1934 designated a National Natural Monument.
1990 water wheel built as the largest water wheel in Japan.

Description

岩屋観音洞窟 (Iwaya kan'non dōkutsu, Iwaya Kannon Cave) or 岩屋観音窟 (Iwayakan'nonkutsu, Iwaya Kannon Cave) actually means the cave where a holy man spent time and which is now a temple. Okay, that's a very cynical interpretation, but when we checked the religious caves of Japan we were astonished how similar the mechanisms are to Christian (especially Catholic) customs. There are Saints, there are pilgrimages, there are idols which are reversed. The Kannon caves are like Lourdes grottoes. And this despite the fact that Buddhism actually has no god, it's all about becoming enlightened. We have no idea how worshipping Buddha statues helps with that, and actually we guess Buddha would share our opinion.

弘法大師 (Kobo Daishi) chose a cave, carved a Kannon statue with a height of 1 shaku and 1 inch (36.4 cm) and put it in this cave. He named it 岩室山 (Iwamuroyama).

空海 (Kūkai) was a buddhist monk, civil servant, engineer, scholar, poet, artist and calligrapher. He became posthumously known as 弘法大師 (Kōbō Daishi, The Grand Master who Propagated the Dharma). He travelled to China and studied Tangmi, the Chinese Vajrayana Buddhism, and back in Japan founded Shingon, the Japanese branch of Vajrayana Buddhism.

And obviously the whole story happen exactly here in this cave, and its prooven by a buddha statue which is located on a stalagmite.
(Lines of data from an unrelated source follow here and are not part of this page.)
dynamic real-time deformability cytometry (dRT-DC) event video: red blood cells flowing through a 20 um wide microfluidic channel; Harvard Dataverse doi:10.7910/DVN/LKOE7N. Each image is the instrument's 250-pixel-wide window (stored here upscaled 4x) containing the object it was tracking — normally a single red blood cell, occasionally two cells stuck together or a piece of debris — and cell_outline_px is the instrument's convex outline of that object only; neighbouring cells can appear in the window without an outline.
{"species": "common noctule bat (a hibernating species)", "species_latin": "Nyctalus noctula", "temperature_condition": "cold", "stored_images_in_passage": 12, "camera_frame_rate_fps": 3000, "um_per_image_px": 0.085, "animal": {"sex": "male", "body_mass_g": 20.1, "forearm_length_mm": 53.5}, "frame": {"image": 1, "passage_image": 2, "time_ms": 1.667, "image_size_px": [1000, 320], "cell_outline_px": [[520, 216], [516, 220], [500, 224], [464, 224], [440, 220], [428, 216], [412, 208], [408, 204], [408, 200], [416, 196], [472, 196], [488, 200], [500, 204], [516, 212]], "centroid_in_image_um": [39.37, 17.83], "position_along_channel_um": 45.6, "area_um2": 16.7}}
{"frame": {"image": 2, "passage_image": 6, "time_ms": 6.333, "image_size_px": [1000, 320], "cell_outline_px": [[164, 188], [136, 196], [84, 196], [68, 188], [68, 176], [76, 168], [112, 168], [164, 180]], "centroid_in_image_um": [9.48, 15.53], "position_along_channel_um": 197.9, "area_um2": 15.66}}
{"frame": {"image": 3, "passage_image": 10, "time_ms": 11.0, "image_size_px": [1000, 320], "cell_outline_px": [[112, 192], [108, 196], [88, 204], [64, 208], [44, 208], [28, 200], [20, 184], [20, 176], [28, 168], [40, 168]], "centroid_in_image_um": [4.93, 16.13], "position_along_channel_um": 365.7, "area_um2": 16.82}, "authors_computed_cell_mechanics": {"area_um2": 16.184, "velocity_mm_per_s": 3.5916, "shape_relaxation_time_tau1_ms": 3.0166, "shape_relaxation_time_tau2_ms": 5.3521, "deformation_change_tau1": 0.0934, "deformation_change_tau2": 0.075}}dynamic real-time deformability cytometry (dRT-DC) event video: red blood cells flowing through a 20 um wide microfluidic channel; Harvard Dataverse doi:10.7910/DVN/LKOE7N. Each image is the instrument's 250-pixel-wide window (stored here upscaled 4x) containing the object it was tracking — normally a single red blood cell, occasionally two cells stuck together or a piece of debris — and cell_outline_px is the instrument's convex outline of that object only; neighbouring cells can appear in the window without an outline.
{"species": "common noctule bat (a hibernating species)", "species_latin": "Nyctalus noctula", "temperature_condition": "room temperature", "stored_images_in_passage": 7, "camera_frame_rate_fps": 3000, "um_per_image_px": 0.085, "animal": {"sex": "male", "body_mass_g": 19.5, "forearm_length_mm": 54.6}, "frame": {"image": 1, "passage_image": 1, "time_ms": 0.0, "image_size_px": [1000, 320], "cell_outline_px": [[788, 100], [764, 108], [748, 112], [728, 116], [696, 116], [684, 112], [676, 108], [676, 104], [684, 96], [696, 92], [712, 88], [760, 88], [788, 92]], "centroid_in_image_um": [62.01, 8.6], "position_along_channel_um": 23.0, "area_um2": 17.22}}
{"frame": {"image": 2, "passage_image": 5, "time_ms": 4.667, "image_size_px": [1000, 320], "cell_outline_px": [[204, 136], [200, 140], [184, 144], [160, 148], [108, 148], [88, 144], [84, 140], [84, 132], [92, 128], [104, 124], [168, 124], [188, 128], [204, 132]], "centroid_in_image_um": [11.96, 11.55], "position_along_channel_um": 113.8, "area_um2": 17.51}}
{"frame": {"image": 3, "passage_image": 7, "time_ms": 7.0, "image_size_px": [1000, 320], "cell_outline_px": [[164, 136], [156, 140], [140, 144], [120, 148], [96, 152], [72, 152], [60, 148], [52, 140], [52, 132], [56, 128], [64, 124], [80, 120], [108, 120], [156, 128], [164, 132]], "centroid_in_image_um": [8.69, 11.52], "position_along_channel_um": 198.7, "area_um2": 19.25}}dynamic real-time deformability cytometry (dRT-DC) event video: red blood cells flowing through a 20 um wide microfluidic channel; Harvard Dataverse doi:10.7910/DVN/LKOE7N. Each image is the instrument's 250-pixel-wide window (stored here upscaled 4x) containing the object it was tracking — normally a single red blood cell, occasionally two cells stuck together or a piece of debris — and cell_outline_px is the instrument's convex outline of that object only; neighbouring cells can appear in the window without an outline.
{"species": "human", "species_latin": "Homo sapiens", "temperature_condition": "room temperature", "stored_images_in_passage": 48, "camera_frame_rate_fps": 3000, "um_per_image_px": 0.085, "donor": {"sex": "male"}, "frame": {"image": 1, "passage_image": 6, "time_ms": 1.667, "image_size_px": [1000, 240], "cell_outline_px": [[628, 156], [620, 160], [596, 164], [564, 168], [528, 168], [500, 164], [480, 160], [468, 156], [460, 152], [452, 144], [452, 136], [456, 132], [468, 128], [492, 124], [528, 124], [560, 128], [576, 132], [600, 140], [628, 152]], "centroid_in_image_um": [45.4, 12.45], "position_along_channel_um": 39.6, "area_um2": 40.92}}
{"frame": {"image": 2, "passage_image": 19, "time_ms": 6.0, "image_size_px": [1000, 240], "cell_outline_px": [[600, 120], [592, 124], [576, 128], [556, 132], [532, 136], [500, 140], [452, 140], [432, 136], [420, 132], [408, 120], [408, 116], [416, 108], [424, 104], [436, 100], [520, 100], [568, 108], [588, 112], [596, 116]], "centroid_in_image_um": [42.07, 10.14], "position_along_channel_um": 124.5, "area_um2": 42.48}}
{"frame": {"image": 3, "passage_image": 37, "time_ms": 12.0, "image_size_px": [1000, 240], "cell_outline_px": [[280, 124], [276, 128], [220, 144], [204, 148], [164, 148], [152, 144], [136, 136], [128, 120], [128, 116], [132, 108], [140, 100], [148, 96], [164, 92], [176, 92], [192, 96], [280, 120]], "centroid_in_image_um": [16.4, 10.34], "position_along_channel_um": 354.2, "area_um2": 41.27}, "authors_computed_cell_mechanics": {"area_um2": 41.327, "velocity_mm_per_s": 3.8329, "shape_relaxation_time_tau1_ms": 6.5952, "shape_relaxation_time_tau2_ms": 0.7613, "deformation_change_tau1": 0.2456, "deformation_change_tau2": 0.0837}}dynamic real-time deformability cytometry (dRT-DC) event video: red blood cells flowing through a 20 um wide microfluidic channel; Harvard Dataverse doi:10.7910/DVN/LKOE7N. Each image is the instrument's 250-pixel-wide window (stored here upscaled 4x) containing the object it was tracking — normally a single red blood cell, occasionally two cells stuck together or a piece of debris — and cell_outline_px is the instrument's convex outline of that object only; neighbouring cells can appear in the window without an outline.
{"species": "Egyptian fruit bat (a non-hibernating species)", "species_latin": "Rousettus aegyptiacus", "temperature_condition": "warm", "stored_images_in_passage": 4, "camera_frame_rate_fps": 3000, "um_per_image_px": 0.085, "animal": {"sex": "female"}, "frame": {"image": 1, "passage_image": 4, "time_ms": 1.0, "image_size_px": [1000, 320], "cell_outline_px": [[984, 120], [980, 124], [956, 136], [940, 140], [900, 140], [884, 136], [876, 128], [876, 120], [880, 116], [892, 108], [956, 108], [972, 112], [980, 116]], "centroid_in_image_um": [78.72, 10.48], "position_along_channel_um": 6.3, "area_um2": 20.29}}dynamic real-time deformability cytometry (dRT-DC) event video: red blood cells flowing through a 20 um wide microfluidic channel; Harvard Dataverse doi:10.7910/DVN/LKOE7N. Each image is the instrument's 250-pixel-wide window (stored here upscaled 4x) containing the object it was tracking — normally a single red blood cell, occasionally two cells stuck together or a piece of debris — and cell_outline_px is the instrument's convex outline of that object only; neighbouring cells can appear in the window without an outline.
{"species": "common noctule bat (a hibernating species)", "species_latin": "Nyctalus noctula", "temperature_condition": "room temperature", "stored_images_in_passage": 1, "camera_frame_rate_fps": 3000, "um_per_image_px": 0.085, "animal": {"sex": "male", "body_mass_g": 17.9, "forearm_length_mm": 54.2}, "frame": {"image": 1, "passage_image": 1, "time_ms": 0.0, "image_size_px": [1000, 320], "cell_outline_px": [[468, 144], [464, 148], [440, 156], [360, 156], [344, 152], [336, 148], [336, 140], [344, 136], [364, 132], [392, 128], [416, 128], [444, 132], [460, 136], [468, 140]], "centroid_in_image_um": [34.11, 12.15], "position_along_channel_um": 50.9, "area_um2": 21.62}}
The dripping water has covered the statue with flowstone, pure calcite, so it looks like a stalagmite resembling Buddha, while it is a Buddha statue resembling a stalagmite.

The cave is entered ascending a long stone staircase. There is a ceiling in the middle of the stair to separate people entering the cave from people leaving the site, obviously it gets pretty crowded. Onc you reach the cave there is only a prette small cavern with a huge portal. It formed as a karst cave, there are numerous stalagmites and stalactites. Now it is converted into a religious grotto. Inside is a massive stalagmite in the middle of the chamber. It was incorporated into an altar. The statue stands on top of this stalagmite.

Quite famous is also the huge water wheel in front of the cave. It seems it was erected of specially produced cedar in 1990 to be the largest water wheel in Japan with a diameter of 12 m. It is obviously art, as it is neither historic nor does it power anything.